There is dissonance here, a tension or a conflict; regulation of variety to match the limited variety of the school and the education system and other hand this regulation has an impact on the learning process. Let us think here of individuals as dynamic systems engaged in learning a complex subject like mathematics. The curriculum is determinate, it is a body of knowledge and practices, but represents a regulated version of what mathematics is as a dynamic system. The mathematics curriculum is determinate while mathematics is an indeterminate dynamic system.

In cybernetic terms the learning of a dynamic system is developing adaptability: to develop the capacity to survive amongst complexity and unknowability. Yet, the attenuation that takes place in the classroom, in the school and in the education system does not provide an environment in which students can develop and use ‘variety’. As a society we tend to ignore the indeterminacy and accept the assumption that learning must be determinate and that the society we live in is determinate. Effectively, our education system is attenuative of variety, which is the process of social reproduction that Marxists refer to.

The mathematics classroom as ontological theatre

But I am drawing myself into a cybernetic analysis of the education system – something that I don’t quite want to do quite yet. I just remark that the education system is significant in the work of the teacher as a dynamic system. But where I need to get back to presently is the ontological theatre of the mathematics classroom.

Ontological theatre is a term used by Andrew Pickering in the opening of his book, The Cybernetic Brain – a book that tells the story of the British Cyberneticians.

Cybernetics presents a view of the world as ‘theatre’. These are performances, rather than Enlightenment representations. The philosophical basis of cybernetics is ontological, it is performance that creates a reality, that gives the world form. This is weird if one thinks of it in terms of entities. External objects ‘exist’, they are not formed through performance, they are already there. But don’t think of entities, don’t think of the world as the object of our thought, think how it is brought into being by being a product of the formation and interaction of dynamic systems. This is not agents bringing the world into being, but about dynamic systems interacting with agency as an ‘output’ of the processes. That is not to say we don’t have control i.e. free will. Our free will is the capacity to assert our adaptability and not, as it is often considered to be us asserting ourselves on the future. No! We can’t do that.

An ontological theater […] a vision of the world in which fluid and dynamic entities evolve together in a decentred fashion, exploring each other’s properties in a performative back-and-forth dance of agency (Pickering, 2010, p. 106).

This is from the chapter on Ross Ashby, we see the suggestion that ‘entities’ are dynamic systems in equilibrium in a complex and unknowable environment.

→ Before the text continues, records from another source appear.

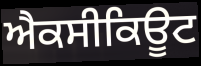
ਐਕਸੀਕਿਊਟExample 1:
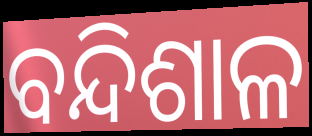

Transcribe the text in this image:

ବନ୍ଦିଶାଳ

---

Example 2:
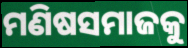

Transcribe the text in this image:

ମଣିଷସମାଜକୁ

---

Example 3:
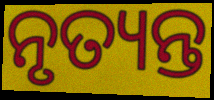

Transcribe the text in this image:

ନୃତ୍ୟନ୍ତ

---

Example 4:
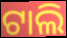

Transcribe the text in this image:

ଟାଲି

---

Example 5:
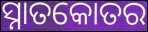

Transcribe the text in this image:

ସ୍ନାତକୋତର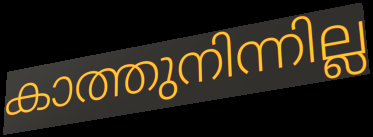
കാത്തുനിന്നില്ലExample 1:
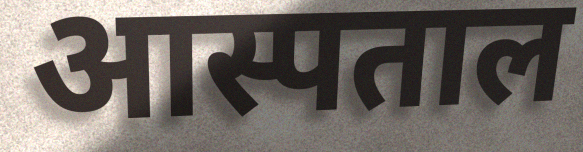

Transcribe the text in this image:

आस्पताल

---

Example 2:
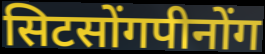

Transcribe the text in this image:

सिटसोंगपीनोंग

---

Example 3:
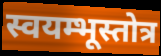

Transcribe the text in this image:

स्वयम्भूस्तोत्र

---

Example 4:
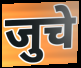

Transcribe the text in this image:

जुचे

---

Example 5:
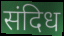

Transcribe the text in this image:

संदिध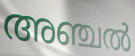
അഞ്ചൽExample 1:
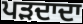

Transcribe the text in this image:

ਪੜਦਾਦਾ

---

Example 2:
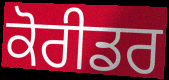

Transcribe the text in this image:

ਕੋਰੀਡਰ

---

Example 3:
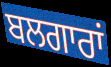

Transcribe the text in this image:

ਬਲਗਾਰਾਂ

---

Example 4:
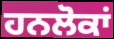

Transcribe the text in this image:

ਹਨਲੋਕਾਂ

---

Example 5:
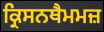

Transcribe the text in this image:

ਕ੍ਰਿਸਨਥੈਮਮਜ਼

In order to consider the ontological theatre of the classroom, we have to dig deeper and think about what we mean by thinking (and learning) in cybernetic terms. You will see some links not just now but in what I have already written that there are some shared concerns that are raised by the new materialists and even the object-oriented ontologists.


Clark, C. M., & Peterson, P. L. (1986). Teachers’ thought processes. In M. C. Wittrock (Ed.), Handbook of research on teaching (3rd ed., pp. 255–296). New York: Macmillan.

Pickering, A. (2010). The cybernetic brain: sketches of another future. Chicago ; London: University of Chicago Press.

Povey, H., & Burton, L. (1999). Learners as authors in the mathematics classroom. In L. Burton (Ed.), Learning mathematics: from hierarchies to networks (pp. 232–245). London: Falmer.

Stigler, J. W., & Hiebert, J. (1999). The teaching gap: best ideas from the world’s teachers for improving education in the classroom. New York: Free Press.

Stylianides, G. J., & Stylianides, A. J. (2014). The role of instructional engineering in reducing the uncertainties of ambitious teaching. Cognition and Instruction, 32(4), 374–415.

Watson, S. (2019). Revisiting teacher decision making in the mathematics classroom: a multidisciplinary approach. Presented at the Eleventh Congress of the European Society for Research in Mathematics Education (CERME11), Utrecht University.